_INPUT DATA:_
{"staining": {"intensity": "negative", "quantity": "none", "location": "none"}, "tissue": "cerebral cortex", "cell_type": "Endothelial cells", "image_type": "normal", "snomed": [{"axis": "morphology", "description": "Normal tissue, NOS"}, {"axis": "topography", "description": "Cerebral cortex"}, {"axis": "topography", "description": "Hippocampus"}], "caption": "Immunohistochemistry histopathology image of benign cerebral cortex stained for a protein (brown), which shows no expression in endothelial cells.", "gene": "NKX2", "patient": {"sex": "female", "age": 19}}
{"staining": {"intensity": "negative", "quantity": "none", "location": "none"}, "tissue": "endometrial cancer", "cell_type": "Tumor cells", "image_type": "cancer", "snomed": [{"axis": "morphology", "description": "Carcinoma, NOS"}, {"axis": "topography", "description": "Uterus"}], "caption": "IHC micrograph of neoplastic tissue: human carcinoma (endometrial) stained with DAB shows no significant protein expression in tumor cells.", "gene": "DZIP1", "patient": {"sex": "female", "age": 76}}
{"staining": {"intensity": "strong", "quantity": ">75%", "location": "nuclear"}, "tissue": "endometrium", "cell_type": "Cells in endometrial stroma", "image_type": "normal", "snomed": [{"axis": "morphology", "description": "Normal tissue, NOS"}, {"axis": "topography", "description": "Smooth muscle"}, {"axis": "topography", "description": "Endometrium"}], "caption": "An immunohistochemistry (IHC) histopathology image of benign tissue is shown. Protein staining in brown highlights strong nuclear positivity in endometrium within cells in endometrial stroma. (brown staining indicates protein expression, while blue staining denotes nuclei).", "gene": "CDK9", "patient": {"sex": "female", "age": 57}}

_ASSIGNED TASK:_ Line by line, output the data precisely as shown above.

_ANSWER TO THIS EXERCISE:_
{"staining": {"intensity": "negative", "quantity": "none", "location": "none"}, "tissue": "cerebral cortex", "cell_type": "Endothelial cells", "image_type": "normal", "snomed": [{"axis": "morphology", "description": "Normal tissue, NOS"}, {"axis": "topography", "description": "Cerebral cortex"}, {"axis": "topography", "description": "Hippocampus"}], "caption": "Immunohistochemistry histopathology image of benign cerebral cortex stained for a protein (brown), which shows no expression in endothelial cells.", "gene": "NKX2", "patient": {"sex": "female", "age": 19}}
{"staining": {"intensity": "negative", "quantity": "none", "location": "none"}, "tissue": "endometrial cancer", "cell_type": "Tumor cells", "image_type": "cancer", "snomed": [{"axis": "morphology", "description": "Carcinoma, NOS"}, {"axis": "topography", "description": "Uterus"}], "caption": "IHC micrograph of neoplastic tissue: human carcinoma (endometrial) stained with DAB shows no significant protein expression in tumor cells.", "gene": "DZIP1", "patient": {"sex": "female", "age": 76}}
{"staining": {"intensity": "strong", "quantity": ">75%", "location": "nuclear"}, "tissue": "endometrium", "cell_type": "Cells in endometrial stroma", "image_type": "normal", "snomed": [{"axis": "morphology", "description": "Normal tissue, NOS"}, {"axis": "topography", "description": "Smooth muscle"}, {"axis": "topography", "description": "Endometrium"}], "caption": "An immunohistochemistry (IHC) histopathology image of benign tissue is shown. Protein staining in brown highlights strong nuclear positivity in endometrium within cells in endometrial stroma. (brown staining indicates protein expression, while blue staining denotes nuclei).", "gene": "CDK9", "patient": {"sex": "female", "age": 57}}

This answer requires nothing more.